The matter was settled and a check issued, but the attorney altered the settlement check by printing his name above the payee line Id. at 419. The attorney then deposited the check into his trust account. Ibid. The attorney later issued another check to the plaintiffs drawn upon his trust account which apparently covered the proceeds of the sale of the plaintiffs' home. Ibid.
However, the attorney's trust account also contained monies that the attorney had acquired by altering the name of the payee on a check issued in an unrelated transaction. Ibid. The attorney used those funds to pay the plaintiffs. Ibid. A suit was filed against the plaintiffs and their attorney for conversion. Ibid. The plaintiffs, in turn, brought suit against the attorney and the depository bank. Id. at 420. The plaintiffs claimed that the bank was liable for conversion of monies due to them in the form of the settlement check that had been delivered to their attorney. Ibid.
We held that N.J.S.A. 12A:3–420 permitted the plaintiffs to assert a conversion claim against the depository bank because the check had been delivered to their attorney with the intent that the settlement proceeds be transferred to the plaintiffs. Id. at 421. We stated that the monies had been converted because the attorney was not authorized to endorse the check and had no right to receive payment on that instrument. Id. at 422.
Although we said in Leeds that the depository bank would be strictly liable for conversion of a forged or stolen instrument, that case involved a conversion claim by the payee of the check, not its “issuer.” Thus, Leeds has no bearing on the question of whether N.J.S.A. 12A:3–420(a) precludes a maker from asserting a conversion claim on a check if its signature has been forged.

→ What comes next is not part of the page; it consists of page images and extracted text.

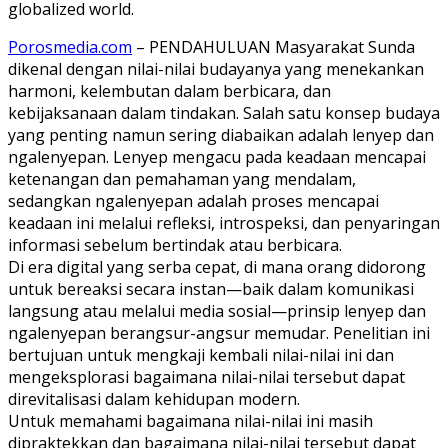
globalized world.
Porosmedia.com
– PENDAHULUAN Masyarakat Sunda
dikenal dengan nilai-nilai budayanya yang menekankan
harmoni, kelembutan dalam berbicara, dan
kebijaksanaan dalam tindakan. Salah satu konsep budaya
yang penting namun sering diabaikan adalah lenyep dan
ngalenyepan. Lenyep mengacu pada keadaan mencapai
ketenangan dan pemahaman yang mendalam,
sedangkan ngalenyepan adalah proses mencapai
keadaan ini melalui refleksi, introspeksi, dan penyaringan
informasi sebelum bertindak atau berbicara.
Di era digital yang serba cepat, di mana orang didorong
untuk bereaksi secara instan—baik dalam komunikasi
langsung atau melalui media sosial—prinsip lenyep dan
ngalenyepan berangsur-angsur memudar. Penelitian ini
bertujuan untuk mengkaji kembali nilai-nilai ini dan
mengeksplorasi bagaimana nilai-nilai tersebut dapat
direvitalisasi dalam kehidupan modern.
Untuk memahami bagaimana nilai-nilai ini masih
dipraktekkan dan bagaimana nilai-nilai tersebut dapat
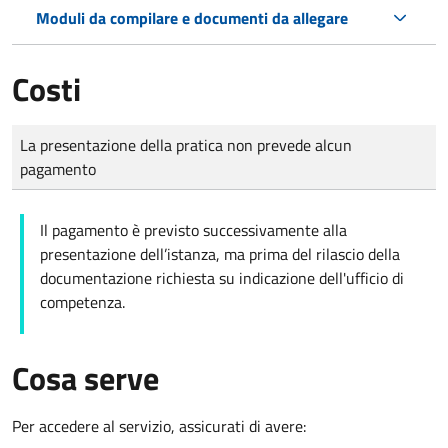
Moduli da compilare e documenti da allegare
Costi
Tipo di pagamento
Importo
La presentazione della pratica non prevede alcun
pagamento
Il pagamento è previsto successivamente alla
presentazione dell’istanza, ma prima del rilascio della
documentazione richiesta su indicazione dell'ufficio di
competenza.
Cosa serve
Per accedere al servizio, assicurati di avere:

The motion judge also stated that a conversion can occur when the maker's name is forged on a check because, under these circumstances, the maker did not voluntarily part with and give up its right to the funds represented by the check. However, this analysis is inconsistent with the Official Comment to UCC 3–420, which states that a check is an obligation of the maker rather than the maker's property.
Moreover, as the court explained in Guardian Life, “[u]nlike a payee who had possession of a check, a drawer has no doctrinal basis for claiming conversion: ‘one's own check is an obligation, not a right. It is a liability that cannot be stolen, not an asset that can be stolen.’ “ Guardian Life, supra, 223 F.3d at 238 (quoting James J. White & Robert S. Sommers, Uniform Commercial Code, 220 (4th ed.1995)).
Reversed and remanded to the trial court for entry of orders granting summary judgment in favor of TDB and PNC.